Tally the lines in the data that follows that include the word "size", and report nothing but the total.
● ● ● ● ●
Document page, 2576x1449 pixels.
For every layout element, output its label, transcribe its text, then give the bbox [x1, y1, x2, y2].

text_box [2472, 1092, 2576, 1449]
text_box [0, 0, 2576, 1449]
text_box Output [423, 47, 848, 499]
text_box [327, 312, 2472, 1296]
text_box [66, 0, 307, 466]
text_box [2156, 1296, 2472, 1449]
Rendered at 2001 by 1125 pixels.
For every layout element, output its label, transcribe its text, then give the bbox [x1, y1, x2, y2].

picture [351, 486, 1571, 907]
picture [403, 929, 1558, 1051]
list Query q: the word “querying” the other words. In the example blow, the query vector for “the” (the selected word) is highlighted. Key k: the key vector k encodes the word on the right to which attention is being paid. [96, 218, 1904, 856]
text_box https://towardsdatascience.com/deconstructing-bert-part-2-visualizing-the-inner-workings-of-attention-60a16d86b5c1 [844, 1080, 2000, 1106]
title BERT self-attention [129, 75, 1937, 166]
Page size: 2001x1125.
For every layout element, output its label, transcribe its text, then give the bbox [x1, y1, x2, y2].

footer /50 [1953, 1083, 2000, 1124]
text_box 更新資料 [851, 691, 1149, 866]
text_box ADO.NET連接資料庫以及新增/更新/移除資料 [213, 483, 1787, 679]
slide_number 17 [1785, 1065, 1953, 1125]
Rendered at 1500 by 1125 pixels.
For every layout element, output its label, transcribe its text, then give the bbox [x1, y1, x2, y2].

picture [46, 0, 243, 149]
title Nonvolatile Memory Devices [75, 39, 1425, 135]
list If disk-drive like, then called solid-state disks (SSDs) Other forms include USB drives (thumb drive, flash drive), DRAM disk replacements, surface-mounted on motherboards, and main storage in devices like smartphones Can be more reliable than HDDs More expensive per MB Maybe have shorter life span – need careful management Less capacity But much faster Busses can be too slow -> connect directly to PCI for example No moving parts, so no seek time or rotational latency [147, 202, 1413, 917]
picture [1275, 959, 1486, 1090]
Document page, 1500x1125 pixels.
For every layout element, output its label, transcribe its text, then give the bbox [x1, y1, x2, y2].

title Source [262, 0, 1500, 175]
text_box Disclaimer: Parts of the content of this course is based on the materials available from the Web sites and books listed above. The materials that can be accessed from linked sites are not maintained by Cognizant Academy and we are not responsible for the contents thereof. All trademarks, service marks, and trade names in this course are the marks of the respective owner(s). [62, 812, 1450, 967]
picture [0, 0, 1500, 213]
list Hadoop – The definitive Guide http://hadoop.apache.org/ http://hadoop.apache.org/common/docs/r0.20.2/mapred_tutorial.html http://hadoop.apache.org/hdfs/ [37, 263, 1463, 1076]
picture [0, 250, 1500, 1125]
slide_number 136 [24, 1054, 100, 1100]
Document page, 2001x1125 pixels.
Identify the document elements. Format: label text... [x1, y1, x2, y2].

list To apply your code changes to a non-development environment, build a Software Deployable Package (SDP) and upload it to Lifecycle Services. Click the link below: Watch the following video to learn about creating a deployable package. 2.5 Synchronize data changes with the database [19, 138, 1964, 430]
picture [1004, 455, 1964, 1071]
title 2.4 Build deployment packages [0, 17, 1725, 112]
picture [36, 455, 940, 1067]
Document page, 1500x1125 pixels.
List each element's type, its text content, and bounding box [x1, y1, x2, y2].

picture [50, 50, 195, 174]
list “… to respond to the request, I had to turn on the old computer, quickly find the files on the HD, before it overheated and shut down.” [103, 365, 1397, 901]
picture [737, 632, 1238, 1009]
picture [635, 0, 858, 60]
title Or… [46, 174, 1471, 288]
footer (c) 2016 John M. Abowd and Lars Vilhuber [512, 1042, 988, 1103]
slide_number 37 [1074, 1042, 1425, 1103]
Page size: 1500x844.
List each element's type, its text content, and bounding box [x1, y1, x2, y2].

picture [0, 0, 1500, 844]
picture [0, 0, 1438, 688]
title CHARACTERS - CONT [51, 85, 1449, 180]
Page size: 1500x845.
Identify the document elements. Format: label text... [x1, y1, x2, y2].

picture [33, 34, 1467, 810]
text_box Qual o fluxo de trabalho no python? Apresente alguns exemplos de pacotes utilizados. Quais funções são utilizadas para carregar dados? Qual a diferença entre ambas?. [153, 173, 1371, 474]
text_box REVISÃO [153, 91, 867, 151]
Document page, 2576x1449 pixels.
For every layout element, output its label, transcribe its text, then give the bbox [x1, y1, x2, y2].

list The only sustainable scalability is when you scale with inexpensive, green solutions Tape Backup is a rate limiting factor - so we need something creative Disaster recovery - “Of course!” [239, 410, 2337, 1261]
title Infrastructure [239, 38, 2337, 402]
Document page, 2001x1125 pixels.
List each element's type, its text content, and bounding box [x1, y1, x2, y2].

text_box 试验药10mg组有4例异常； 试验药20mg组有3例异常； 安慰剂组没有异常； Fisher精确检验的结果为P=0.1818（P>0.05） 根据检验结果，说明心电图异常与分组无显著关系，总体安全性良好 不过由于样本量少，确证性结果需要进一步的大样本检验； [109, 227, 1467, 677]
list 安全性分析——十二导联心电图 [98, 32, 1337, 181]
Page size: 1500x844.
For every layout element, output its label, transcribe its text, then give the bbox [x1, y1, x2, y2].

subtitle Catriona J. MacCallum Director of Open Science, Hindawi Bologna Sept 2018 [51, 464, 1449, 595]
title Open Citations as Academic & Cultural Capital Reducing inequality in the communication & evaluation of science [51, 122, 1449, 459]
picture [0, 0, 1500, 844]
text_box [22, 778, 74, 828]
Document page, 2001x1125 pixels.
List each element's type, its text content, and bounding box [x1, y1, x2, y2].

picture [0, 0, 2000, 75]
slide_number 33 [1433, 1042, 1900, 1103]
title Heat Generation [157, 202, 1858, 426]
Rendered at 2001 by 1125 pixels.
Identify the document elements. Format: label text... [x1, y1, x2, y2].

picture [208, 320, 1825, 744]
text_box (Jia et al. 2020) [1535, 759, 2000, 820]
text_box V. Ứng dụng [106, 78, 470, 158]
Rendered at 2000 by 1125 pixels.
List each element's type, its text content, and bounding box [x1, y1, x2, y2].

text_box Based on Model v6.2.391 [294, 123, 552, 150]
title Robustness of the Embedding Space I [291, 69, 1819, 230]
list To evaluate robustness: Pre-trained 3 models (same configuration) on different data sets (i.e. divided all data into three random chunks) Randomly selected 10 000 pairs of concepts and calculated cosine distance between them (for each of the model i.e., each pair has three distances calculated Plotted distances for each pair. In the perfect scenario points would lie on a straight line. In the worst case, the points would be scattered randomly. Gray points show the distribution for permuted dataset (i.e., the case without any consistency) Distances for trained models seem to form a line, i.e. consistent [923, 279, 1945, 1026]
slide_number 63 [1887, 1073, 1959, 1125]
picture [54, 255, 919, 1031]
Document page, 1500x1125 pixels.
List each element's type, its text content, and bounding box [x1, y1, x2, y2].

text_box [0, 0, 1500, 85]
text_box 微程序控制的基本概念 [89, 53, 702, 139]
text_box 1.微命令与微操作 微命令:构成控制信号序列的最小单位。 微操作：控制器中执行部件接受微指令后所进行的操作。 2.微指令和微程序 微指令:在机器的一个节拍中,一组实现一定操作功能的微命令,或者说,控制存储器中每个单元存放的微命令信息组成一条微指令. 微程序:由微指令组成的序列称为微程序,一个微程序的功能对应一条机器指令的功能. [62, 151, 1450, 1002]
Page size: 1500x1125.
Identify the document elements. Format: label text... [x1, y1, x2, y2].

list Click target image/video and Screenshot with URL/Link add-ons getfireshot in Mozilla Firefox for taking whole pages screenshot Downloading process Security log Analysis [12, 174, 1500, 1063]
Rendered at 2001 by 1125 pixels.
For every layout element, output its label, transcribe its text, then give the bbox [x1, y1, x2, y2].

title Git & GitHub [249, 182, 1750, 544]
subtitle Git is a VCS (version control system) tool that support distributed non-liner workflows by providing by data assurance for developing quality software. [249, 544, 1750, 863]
● ● ● ● ●
▶ [WRITTEN SOLUTION]:
5